- The Dow Jones closed at a record high this week with rising sentiment.
- Earnings have not grown in tandem with the stock market and it has fund managers worried.
- Analysts increasingly predict a sharp pullback in the first half of 2020.
The Dow Jones Industrial Average (DJIA) closed at a record high at 28,645 this week, fueled by high liquidity and strong performance from FAANG stocks. Yet, fund managers are concerned earnings growth is not proportional to the market’s rally.
The U.S. stock market is up nearly 30% year-to-date. During the same period, earnings only rose by 3% since January.
Low earnings present a risk to the Dow Jones
Earnings growth in the first and second quarter of 2020 are expected to range from 5% to 6%., according to financial research firm FactSet.
The company said:
Looking ahead, analysts see a decline in earnings in the fourth quarter followed by 5% to 6% earnings growth for Q1 2020 and Q2 2020. The forward 12-month P/E ratio is 17.5, which is above the 5-year average and above the 10-year average.

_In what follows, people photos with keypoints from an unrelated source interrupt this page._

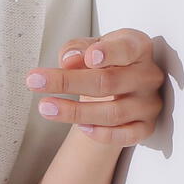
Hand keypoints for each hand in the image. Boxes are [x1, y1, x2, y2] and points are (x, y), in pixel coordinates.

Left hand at [25, 27, 162, 147]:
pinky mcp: (146, 126)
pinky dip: (101, 134)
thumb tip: (69, 61)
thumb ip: (77, 49)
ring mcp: (149, 103)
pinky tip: (80, 128)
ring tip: (45, 107)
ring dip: (75, 112)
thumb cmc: (104, 62)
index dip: (109, 52)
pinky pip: (126, 135)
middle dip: (68, 83)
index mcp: (138, 48)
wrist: (119, 88)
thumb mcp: (88, 48)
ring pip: (113, 112)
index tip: (88, 57)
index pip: (127, 48)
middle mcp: (148, 75)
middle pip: (109, 82)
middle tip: (34, 81)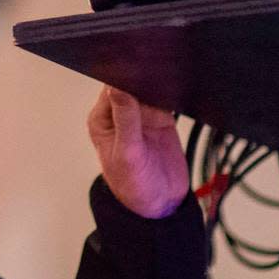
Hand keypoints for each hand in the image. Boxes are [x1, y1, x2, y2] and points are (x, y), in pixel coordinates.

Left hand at [88, 85, 189, 218]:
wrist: (160, 205)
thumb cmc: (133, 186)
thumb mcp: (128, 154)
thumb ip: (125, 120)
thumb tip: (117, 87)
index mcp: (103, 119)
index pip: (111, 88)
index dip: (123, 78)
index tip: (138, 72)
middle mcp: (120, 115)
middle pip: (130, 84)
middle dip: (142, 79)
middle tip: (157, 76)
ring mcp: (142, 116)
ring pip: (148, 89)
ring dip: (157, 85)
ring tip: (167, 85)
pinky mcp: (161, 120)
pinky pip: (165, 99)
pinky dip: (170, 94)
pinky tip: (175, 94)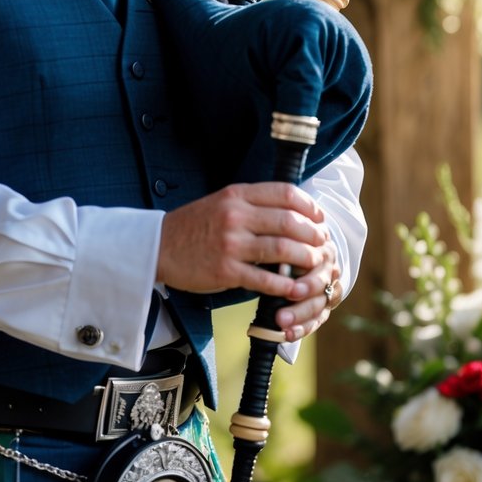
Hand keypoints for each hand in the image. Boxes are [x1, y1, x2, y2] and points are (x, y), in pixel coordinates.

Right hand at [156, 181, 330, 299]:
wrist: (159, 246)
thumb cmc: (194, 225)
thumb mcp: (221, 202)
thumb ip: (252, 203)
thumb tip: (290, 210)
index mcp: (237, 195)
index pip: (284, 193)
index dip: (309, 206)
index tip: (319, 217)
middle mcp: (235, 216)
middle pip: (289, 221)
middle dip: (313, 234)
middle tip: (322, 243)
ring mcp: (231, 244)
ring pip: (281, 249)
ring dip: (304, 259)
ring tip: (315, 264)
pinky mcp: (225, 271)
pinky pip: (264, 278)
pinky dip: (284, 285)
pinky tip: (295, 289)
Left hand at [274, 236, 341, 341]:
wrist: (303, 246)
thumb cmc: (287, 240)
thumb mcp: (284, 237)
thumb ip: (283, 245)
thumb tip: (276, 257)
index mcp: (320, 244)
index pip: (316, 260)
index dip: (303, 274)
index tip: (286, 284)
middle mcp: (328, 265)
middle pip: (320, 285)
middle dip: (300, 301)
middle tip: (281, 314)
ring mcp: (330, 285)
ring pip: (320, 303)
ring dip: (300, 317)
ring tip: (282, 326)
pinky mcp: (327, 302)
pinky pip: (319, 317)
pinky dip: (304, 327)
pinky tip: (289, 334)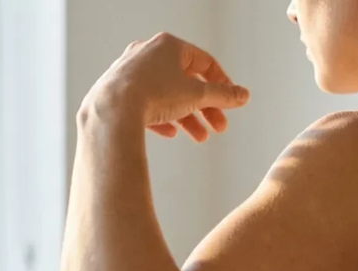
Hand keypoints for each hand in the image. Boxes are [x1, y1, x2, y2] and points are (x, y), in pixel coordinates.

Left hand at [80, 32, 249, 141]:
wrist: (113, 108)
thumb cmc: (154, 92)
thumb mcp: (197, 95)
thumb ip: (223, 95)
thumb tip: (244, 95)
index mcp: (169, 46)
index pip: (205, 62)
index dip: (223, 84)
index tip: (232, 102)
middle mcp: (148, 53)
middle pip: (187, 82)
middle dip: (206, 108)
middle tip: (220, 127)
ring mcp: (132, 72)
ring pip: (168, 95)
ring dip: (188, 117)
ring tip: (200, 137)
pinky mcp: (119, 91)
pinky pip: (146, 104)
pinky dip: (162, 118)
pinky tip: (171, 133)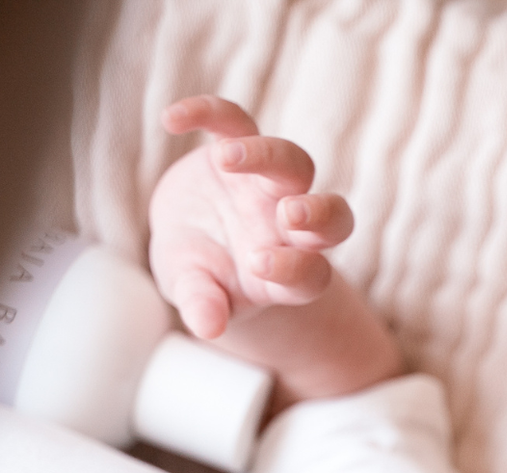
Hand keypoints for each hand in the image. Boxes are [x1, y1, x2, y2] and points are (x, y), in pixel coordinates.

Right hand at [148, 95, 352, 340]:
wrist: (191, 244)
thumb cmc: (203, 278)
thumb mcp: (197, 293)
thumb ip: (205, 305)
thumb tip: (206, 326)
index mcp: (290, 271)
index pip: (312, 275)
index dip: (294, 269)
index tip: (258, 265)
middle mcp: (291, 228)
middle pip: (333, 216)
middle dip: (319, 215)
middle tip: (290, 215)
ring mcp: (270, 185)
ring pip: (295, 162)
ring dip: (270, 157)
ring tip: (226, 159)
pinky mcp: (241, 148)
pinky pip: (236, 122)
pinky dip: (209, 114)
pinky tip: (173, 120)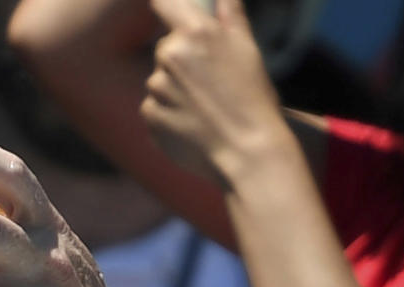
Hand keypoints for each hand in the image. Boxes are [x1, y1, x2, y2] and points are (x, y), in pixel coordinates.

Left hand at [143, 0, 285, 183]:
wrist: (247, 153)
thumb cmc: (253, 100)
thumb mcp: (247, 50)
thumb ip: (230, 15)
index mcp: (195, 33)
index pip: (163, 1)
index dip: (166, 7)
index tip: (170, 14)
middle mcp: (170, 56)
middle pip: (165, 48)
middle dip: (182, 60)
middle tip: (210, 83)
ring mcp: (156, 87)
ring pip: (160, 80)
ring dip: (175, 90)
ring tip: (205, 109)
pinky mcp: (150, 115)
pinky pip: (155, 108)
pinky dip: (169, 115)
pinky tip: (193, 125)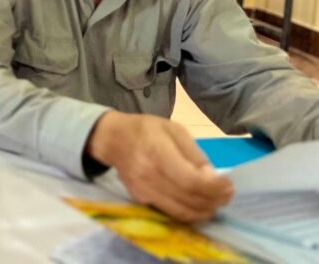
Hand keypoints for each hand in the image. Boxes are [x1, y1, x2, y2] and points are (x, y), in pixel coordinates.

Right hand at [86, 111, 233, 222]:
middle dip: (215, 200)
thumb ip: (195, 154)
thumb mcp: (174, 130)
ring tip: (215, 200)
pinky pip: (171, 212)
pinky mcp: (141, 200)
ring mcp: (143, 190)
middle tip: (226, 194)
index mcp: (157, 151)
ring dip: (205, 210)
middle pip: (189, 200)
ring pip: (182, 212)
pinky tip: (197, 202)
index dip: (215, 188)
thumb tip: (212, 178)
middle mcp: (148, 175)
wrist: (113, 139)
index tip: (228, 185)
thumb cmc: (146, 129)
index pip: (190, 181)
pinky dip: (190, 212)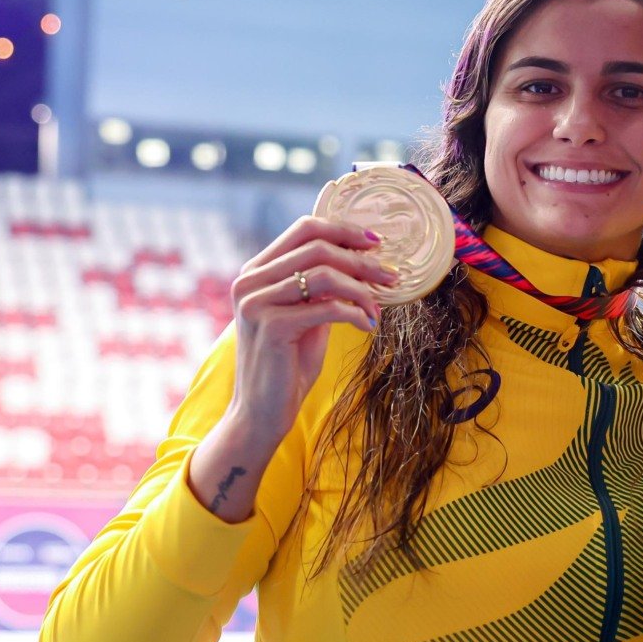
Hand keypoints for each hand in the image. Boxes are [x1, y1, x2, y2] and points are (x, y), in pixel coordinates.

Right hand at [222, 208, 396, 446]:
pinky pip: (327, 307)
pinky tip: (368, 325)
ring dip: (362, 289)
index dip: (344, 230)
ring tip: (379, 307)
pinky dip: (355, 313)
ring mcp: (257, 303)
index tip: (376, 243)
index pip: (304, 229)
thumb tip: (362, 259)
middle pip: (318, 249)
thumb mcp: (305, 315)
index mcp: (256, 271)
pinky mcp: (272, 326)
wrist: (261, 412)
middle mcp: (250, 281)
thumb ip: (320, 286)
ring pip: (325, 275)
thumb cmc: (288, 364)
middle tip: (392, 276)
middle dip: (362, 261)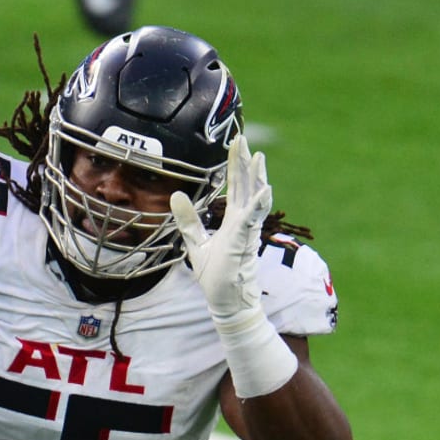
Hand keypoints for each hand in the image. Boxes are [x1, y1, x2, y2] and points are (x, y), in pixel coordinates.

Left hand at [170, 135, 271, 326]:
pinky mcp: (245, 243)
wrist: (225, 301)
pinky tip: (263, 189)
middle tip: (242, 138)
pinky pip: (253, 221)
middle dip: (245, 162)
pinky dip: (259, 205)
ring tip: (257, 157)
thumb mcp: (196, 242)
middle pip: (246, 185)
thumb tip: (175, 195)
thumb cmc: (216, 275)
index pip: (236, 186)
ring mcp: (247, 231)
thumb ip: (188, 220)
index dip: (235, 165)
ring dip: (257, 178)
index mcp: (234, 220)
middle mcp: (244, 222)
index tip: (236, 143)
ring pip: (255, 199)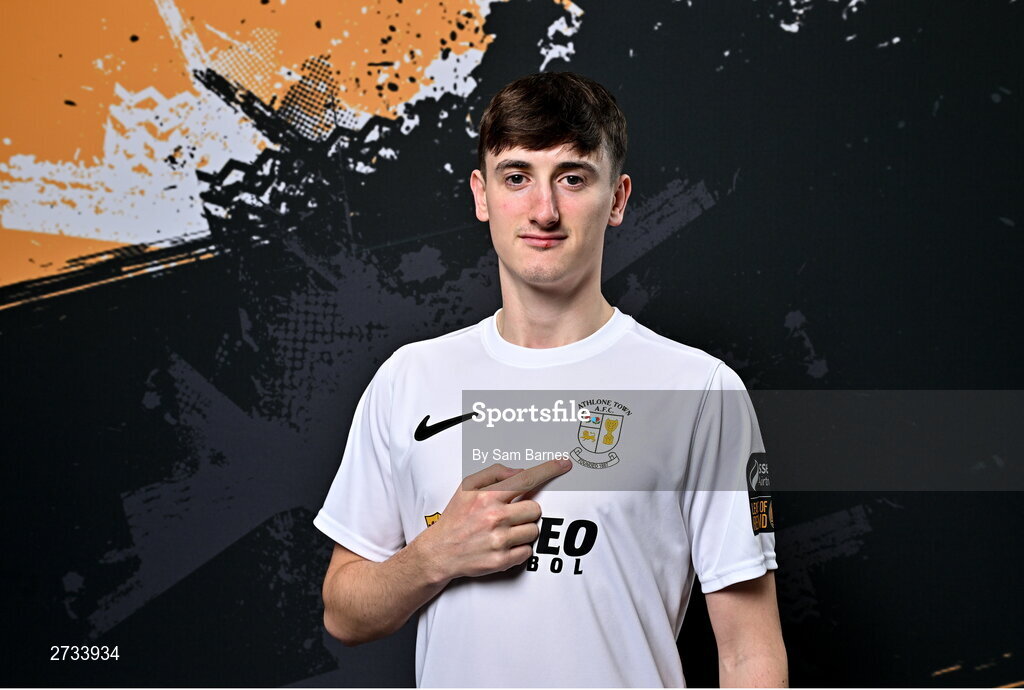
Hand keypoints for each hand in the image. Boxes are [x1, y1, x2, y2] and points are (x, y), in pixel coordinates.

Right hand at [416, 459, 571, 582]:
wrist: (439, 552)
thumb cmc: (455, 518)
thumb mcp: (467, 487)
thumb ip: (494, 474)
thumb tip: (519, 472)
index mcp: (487, 496)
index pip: (526, 479)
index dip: (548, 470)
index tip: (563, 464)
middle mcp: (495, 518)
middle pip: (535, 509)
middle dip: (526, 511)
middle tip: (509, 515)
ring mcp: (499, 540)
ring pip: (534, 531)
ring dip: (523, 530)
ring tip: (503, 531)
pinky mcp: (502, 561)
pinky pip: (528, 551)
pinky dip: (519, 548)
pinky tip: (503, 545)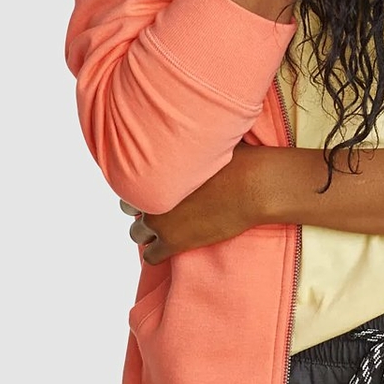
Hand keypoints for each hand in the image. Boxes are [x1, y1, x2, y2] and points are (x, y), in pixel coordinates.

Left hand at [121, 142, 266, 263]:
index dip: (143, 185)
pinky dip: (156, 252)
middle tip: (160, 206)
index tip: (156, 186)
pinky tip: (168, 247)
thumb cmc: (237, 159)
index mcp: (155, 170)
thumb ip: (189, 142)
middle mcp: (151, 196)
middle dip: (142, 207)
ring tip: (164, 228)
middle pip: (128, 208)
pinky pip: (151, 257)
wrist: (254, 186)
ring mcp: (161, 223)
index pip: (130, 181)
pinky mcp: (174, 243)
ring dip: (147, 231)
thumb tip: (193, 126)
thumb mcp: (208, 142)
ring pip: (136, 234)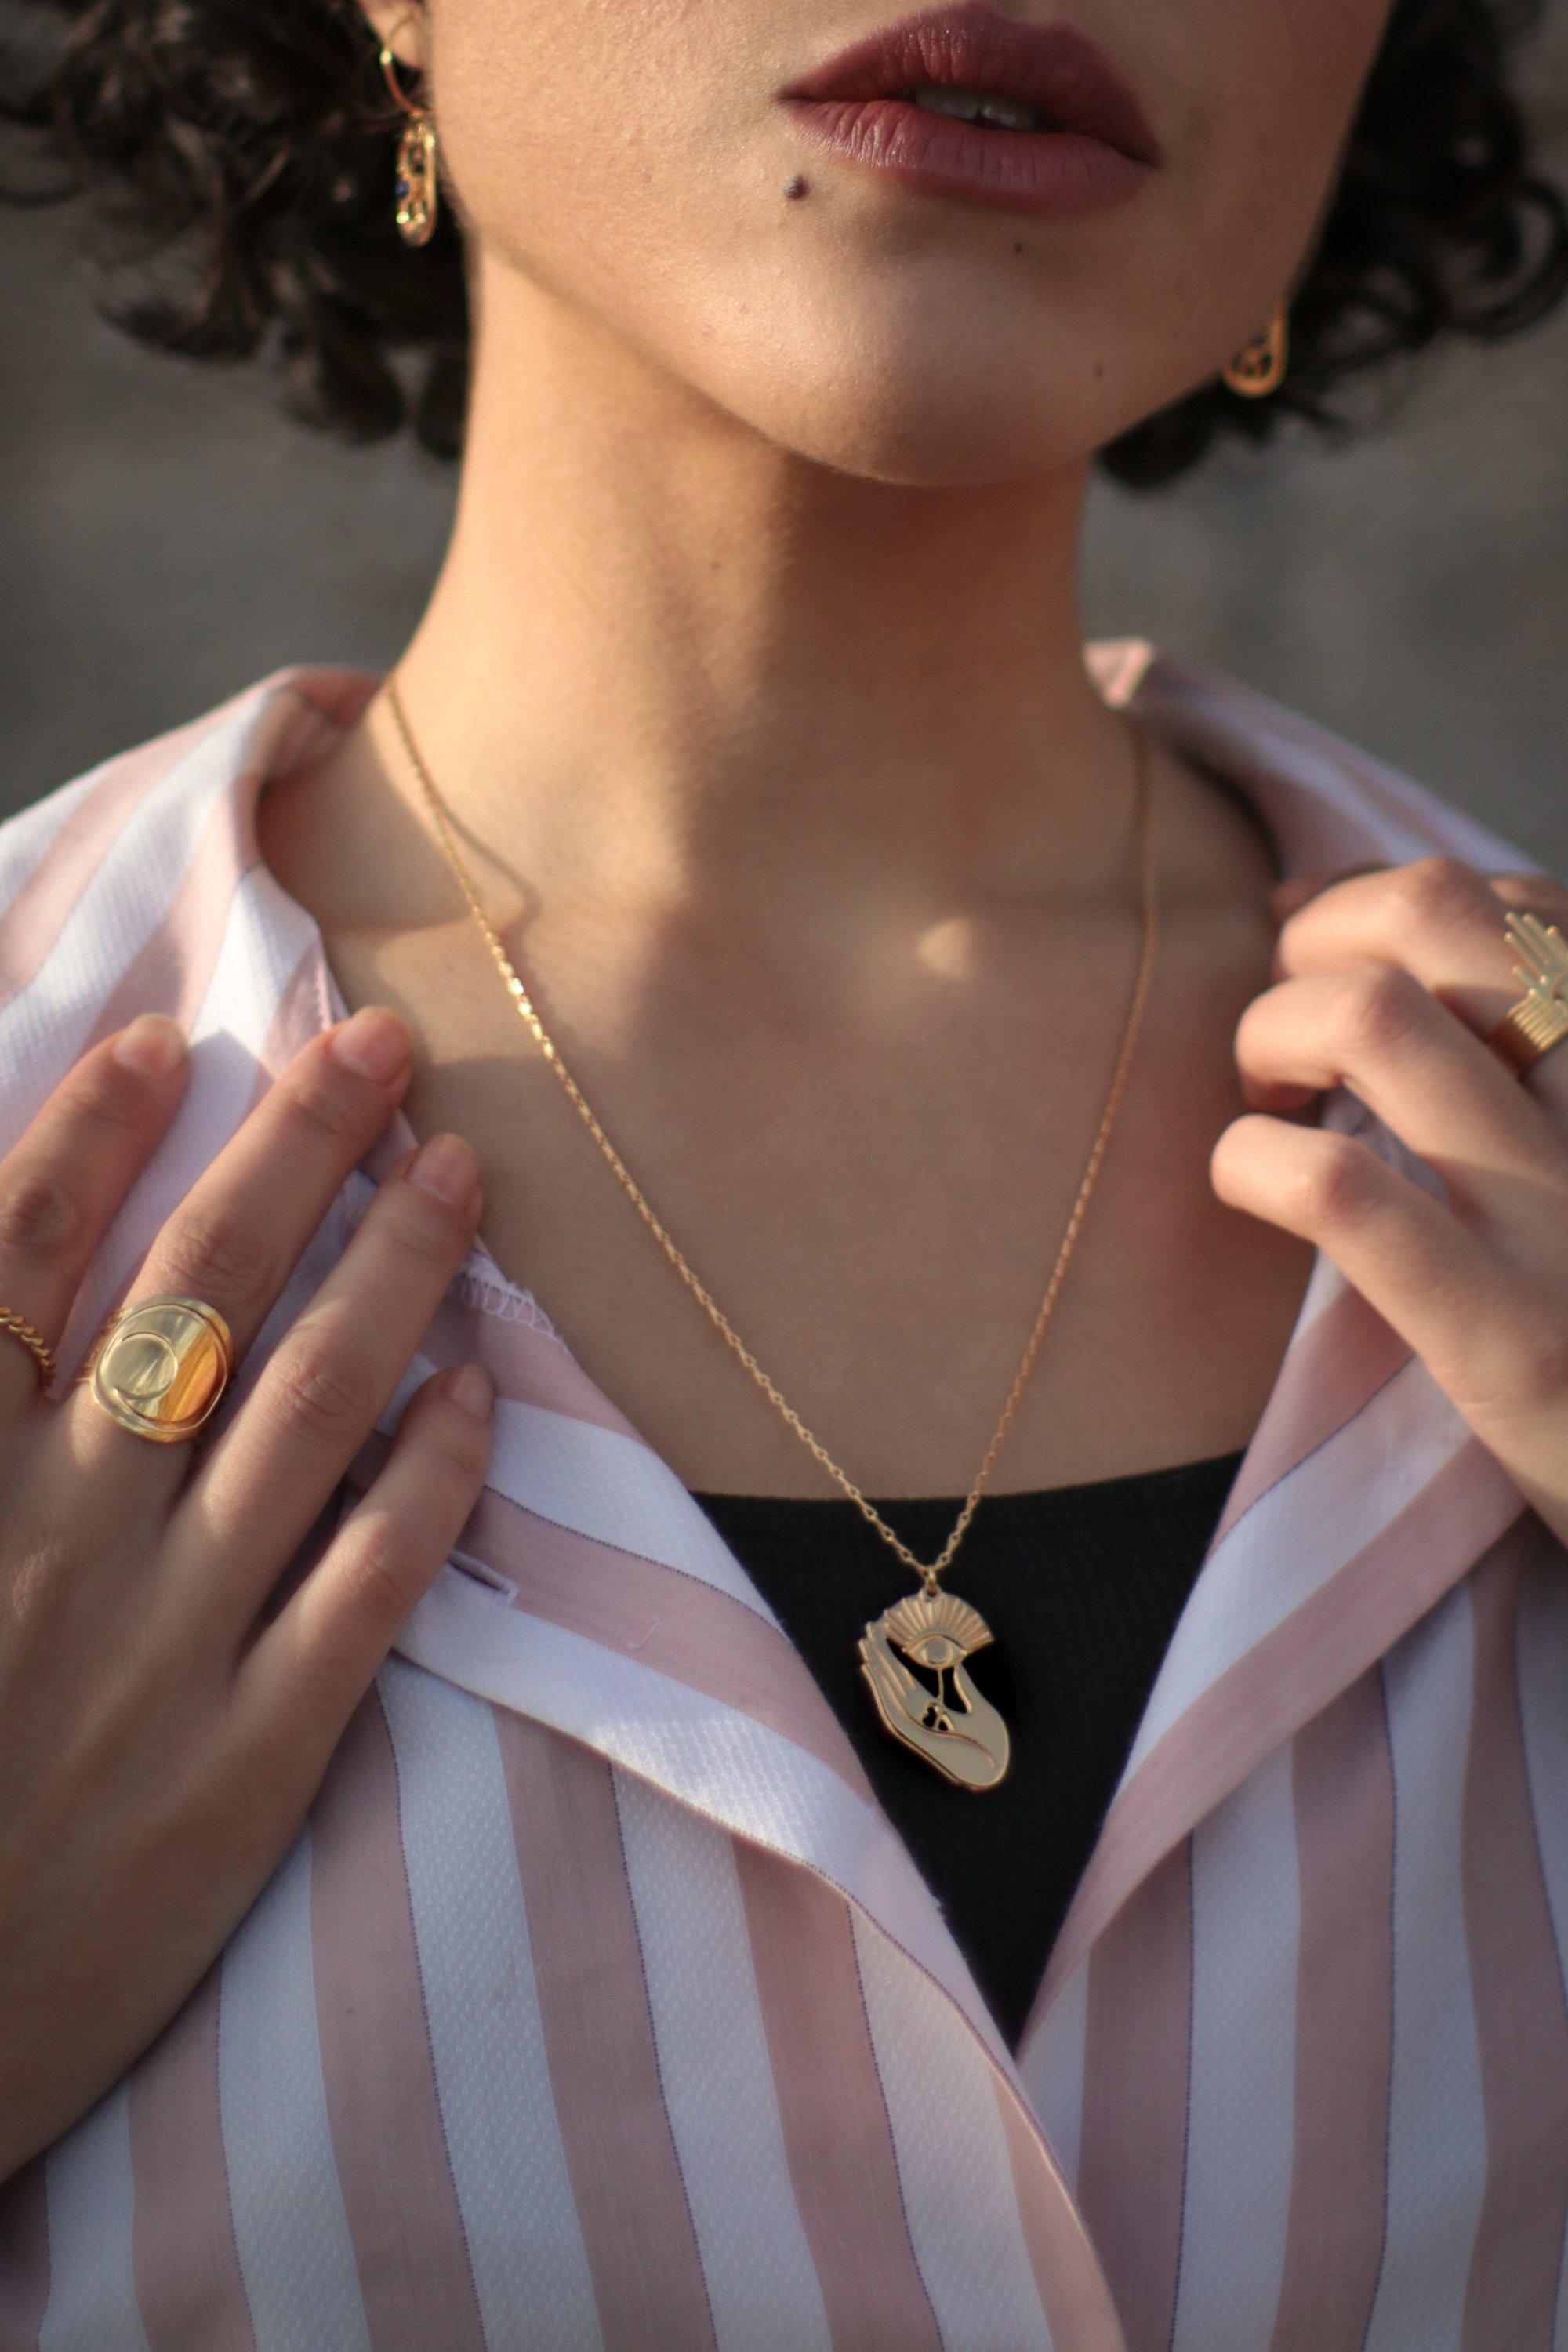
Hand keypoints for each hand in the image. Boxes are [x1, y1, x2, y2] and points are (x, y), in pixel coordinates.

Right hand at [0, 1007, 491, 2177]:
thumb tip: (2, 1323)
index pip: (19, 1258)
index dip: (94, 1130)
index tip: (172, 1035)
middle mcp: (58, 1536)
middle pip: (199, 1290)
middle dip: (292, 1145)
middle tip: (377, 1044)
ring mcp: (168, 1643)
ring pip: (312, 1401)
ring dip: (395, 1266)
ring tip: (456, 1170)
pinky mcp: (254, 1756)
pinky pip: (372, 1579)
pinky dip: (432, 1472)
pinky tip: (476, 1386)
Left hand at [1212, 856, 1567, 1546]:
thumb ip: (1524, 1055)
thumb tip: (1317, 912)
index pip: (1511, 902)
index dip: (1378, 907)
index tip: (1321, 964)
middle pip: (1432, 910)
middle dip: (1319, 940)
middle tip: (1285, 1031)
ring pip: (1373, 1020)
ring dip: (1273, 1031)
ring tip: (1267, 1099)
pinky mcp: (1511, 1342)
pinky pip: (1343, 1192)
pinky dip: (1257, 1159)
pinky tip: (1253, 1181)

Considering the substantial increase in the valuations of major U.S. conglomerates such as Apple and Microsoft, the anticipated earnings growth rate remains low.
One high profile fund manager sees 15% drop in 2020
On CNBC’s Trading Nation, Cresset Capital chief investment officer Jack Ablin said that current valuations are stretched. As a result, the U.S. stock market could see a 15% drop in the first half of 2020.
One variable for the Dow Jones heading into 2020 is the Federal Reserve. If the Fed lowers interest rates at any point in 2020, it’s likely to prevent stocks from seeing an anticipated downturn, said Ablin.
Even then, he struggles to see specific catalysts to act as a further boost for the Dow Jones.
The robust U.S. economy, put together with a record low unemployment rate and relaxed financial conditions, could be another variable that helps the stock market prevent a major correction at the start of next year.